From behind him, to his right, Drona could feel Arjuna’s eyes burning into him, and it was all he could do to keep from shouting at Arjuna; from telling him that this dark-skinned boy was the greater archer.
“I do not want any riches, boy, I have everything I need already. However, there is one thing…”
“Yes, sir, please tell me what it is. What can I give you?”
Drona’s breath caught in his throat. He felt awash with shame — shame at what he had to say and shame at the memory of what Drupada had done to him. Silently the two struggled, but the memory was too strong, too vivid and his bitterness won through. He felt as selfish and arrogant as Drupada.
“So be it, boy,” he said. “Give me your thumb then — your left thumb.”
He looked around as he said this and felt sickened to see a flame of elation leap in Arjuna’s vivid eyes. Here was one as cruel as himself, he thought. Here was one who was willing to sacrifice an innocent boy to his selfish desire. He had not misread human nature! All was depravity and greed! Heartened, Drona turned again towards the boy — and nearly cried out at what he saw. The boy held his bloodied left thumb in the palm of his hand, as the chopped-off stump gushed a dark-red blood. In his right hand was a crude hunting knife. He was smiling.

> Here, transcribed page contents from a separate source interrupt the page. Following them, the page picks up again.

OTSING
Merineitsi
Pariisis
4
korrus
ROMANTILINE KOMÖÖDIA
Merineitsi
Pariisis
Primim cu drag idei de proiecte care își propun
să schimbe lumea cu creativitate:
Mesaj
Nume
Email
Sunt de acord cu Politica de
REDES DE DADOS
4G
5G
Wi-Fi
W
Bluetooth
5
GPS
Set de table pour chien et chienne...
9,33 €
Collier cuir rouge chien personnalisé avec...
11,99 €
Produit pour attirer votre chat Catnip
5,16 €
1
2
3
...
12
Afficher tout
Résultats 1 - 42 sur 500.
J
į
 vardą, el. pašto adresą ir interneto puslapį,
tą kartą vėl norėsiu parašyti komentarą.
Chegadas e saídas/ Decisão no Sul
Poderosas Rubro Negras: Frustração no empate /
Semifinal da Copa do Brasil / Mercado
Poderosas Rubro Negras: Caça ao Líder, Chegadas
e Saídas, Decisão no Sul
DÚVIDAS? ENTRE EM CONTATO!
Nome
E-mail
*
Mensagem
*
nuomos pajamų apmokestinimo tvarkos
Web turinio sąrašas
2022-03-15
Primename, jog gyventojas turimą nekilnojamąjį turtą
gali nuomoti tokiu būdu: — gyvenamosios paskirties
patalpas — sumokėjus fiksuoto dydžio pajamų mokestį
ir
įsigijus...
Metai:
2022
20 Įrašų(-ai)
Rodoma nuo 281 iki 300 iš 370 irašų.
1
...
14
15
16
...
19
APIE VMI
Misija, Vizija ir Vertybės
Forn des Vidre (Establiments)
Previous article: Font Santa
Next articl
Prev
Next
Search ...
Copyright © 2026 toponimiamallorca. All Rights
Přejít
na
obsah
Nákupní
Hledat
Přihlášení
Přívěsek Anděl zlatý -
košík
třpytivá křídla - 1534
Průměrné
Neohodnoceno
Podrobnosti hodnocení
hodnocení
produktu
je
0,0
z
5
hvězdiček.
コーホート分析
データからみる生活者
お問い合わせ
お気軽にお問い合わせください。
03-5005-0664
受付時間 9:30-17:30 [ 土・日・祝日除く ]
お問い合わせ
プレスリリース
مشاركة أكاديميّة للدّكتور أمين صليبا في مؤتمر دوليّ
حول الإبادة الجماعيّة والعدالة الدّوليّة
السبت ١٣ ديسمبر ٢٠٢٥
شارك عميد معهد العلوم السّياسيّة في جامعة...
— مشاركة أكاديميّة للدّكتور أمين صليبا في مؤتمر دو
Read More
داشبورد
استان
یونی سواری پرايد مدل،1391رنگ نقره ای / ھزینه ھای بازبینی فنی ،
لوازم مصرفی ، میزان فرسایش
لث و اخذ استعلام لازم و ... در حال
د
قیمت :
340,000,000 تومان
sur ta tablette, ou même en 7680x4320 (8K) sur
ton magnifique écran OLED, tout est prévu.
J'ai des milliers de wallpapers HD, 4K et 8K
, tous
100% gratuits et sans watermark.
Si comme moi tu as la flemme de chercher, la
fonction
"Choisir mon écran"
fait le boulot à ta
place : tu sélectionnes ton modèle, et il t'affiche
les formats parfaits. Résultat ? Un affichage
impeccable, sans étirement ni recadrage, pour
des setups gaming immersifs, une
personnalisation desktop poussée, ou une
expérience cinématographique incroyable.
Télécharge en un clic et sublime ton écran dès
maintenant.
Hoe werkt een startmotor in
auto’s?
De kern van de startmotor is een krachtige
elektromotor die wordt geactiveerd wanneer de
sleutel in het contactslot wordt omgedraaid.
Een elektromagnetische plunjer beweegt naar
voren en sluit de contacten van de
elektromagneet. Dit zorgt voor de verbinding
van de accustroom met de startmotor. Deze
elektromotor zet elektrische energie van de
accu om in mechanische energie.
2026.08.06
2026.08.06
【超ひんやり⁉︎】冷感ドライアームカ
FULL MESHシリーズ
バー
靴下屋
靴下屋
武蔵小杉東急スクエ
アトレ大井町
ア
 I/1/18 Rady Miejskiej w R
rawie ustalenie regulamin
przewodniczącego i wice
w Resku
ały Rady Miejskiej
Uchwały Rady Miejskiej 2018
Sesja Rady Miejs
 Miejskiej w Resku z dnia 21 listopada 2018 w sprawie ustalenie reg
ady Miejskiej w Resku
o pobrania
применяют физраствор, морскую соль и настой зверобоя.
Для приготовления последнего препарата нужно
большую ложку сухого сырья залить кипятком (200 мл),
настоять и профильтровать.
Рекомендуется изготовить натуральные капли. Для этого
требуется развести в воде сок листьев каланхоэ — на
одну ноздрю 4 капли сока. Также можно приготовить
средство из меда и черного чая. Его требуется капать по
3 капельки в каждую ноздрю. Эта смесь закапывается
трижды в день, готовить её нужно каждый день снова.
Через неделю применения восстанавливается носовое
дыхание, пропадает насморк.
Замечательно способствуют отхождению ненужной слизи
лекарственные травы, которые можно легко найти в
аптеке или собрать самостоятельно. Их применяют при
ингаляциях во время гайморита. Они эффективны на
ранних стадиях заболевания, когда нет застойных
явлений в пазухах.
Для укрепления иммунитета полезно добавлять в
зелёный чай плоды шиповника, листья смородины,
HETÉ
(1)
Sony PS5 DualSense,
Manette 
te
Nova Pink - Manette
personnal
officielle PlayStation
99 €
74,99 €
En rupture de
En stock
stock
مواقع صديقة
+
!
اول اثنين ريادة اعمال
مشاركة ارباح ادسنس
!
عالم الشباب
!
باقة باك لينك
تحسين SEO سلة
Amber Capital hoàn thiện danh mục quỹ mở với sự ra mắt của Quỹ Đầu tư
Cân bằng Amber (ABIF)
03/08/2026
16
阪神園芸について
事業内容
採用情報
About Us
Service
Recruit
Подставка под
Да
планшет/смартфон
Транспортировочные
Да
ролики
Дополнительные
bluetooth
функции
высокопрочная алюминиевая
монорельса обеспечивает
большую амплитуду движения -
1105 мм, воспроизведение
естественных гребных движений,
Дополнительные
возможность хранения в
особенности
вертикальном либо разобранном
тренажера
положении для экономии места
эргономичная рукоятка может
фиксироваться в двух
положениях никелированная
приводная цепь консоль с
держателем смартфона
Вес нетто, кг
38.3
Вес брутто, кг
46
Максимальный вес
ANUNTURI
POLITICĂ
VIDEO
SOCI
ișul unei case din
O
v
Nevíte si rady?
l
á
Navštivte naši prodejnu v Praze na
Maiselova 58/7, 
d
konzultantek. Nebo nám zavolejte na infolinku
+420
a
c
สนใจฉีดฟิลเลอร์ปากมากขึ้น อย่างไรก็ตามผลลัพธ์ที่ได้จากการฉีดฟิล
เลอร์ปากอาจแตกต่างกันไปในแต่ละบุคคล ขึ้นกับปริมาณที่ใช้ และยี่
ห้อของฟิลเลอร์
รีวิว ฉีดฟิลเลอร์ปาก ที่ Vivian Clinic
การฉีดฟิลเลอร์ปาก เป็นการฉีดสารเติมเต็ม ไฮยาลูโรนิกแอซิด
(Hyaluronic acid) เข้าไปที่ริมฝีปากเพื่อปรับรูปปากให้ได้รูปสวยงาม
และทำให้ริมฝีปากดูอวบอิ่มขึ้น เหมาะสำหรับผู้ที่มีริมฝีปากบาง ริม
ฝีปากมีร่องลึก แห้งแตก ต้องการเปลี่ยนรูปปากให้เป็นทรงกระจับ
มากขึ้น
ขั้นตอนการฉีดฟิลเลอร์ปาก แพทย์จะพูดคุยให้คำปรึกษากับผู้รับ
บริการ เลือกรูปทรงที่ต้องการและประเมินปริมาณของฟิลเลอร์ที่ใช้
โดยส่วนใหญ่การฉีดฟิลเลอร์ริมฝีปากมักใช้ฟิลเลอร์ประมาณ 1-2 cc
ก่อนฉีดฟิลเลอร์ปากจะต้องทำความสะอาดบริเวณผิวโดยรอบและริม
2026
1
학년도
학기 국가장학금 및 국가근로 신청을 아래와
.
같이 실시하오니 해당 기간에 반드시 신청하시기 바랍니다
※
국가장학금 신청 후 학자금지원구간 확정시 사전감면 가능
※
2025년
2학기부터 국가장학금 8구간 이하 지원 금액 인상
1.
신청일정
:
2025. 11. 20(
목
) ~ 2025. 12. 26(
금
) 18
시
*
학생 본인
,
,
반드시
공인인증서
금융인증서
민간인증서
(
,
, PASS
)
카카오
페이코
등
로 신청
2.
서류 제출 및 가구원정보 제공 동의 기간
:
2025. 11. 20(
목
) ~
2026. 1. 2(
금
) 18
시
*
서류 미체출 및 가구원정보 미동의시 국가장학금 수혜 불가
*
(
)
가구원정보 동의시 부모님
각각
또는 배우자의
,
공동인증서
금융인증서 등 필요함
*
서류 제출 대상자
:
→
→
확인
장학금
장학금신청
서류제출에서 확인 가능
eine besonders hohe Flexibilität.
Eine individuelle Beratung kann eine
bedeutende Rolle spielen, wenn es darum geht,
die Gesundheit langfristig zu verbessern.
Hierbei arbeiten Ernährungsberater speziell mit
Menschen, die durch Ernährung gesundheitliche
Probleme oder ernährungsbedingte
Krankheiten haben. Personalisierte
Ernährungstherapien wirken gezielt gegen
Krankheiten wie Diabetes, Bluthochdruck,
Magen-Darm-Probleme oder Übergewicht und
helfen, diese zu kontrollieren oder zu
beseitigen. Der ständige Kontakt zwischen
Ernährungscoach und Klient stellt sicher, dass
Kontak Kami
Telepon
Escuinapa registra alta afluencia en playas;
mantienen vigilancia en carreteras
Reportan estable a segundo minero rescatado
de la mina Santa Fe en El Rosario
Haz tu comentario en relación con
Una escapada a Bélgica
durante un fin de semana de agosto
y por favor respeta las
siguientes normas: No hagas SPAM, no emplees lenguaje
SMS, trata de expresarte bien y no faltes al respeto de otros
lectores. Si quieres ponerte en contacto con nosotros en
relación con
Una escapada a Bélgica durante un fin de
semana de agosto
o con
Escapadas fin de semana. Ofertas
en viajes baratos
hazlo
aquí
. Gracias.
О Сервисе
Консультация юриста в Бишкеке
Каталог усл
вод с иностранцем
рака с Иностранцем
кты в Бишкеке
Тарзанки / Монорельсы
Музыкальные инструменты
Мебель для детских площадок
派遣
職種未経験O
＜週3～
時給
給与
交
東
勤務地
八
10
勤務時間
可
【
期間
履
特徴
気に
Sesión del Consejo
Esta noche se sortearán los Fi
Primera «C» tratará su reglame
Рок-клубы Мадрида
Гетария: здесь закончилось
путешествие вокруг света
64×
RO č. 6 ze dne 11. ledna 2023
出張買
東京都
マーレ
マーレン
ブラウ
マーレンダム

“Here you are, sir,” he said. “I hope you will accept this with my humble gratitude.” He hesitated: “And if you don’t mind, sir, would you please bless me before you leave, for I do not know if we shall ever meet again.”
Struck dumb, but retaining a trembling command of himself, Drona took the proffered thumb before silently laying his hand over the smiling boy’s head. ‘God bless you, my child,” he murmured and then even more softly — so that no one but he could hear it — “and forgive me.”
He then turned abruptly and strode away, that none might see the tears that glistened like raindrops in his eyes. Through the haze, he seemed to hear Arjuna’s protestations of gratitude, but his mind was fixed upon Ekalavya’s dark-eyed smile.
1. Guru-Dakshina (lit. preceptor-gift): In ancient India, a student in the Gurukula (preceptor’s āshrama) usually acknowledged his debt to his Guru through a gift. Not necessarily monetary, the dakshina could take the form of a milch cow or a task that the guru wanted done or some such thing.
2. Nishāda: A hunter-tribe mentioned in the Mahabharata, described as dark-skinned and generally considered lowly.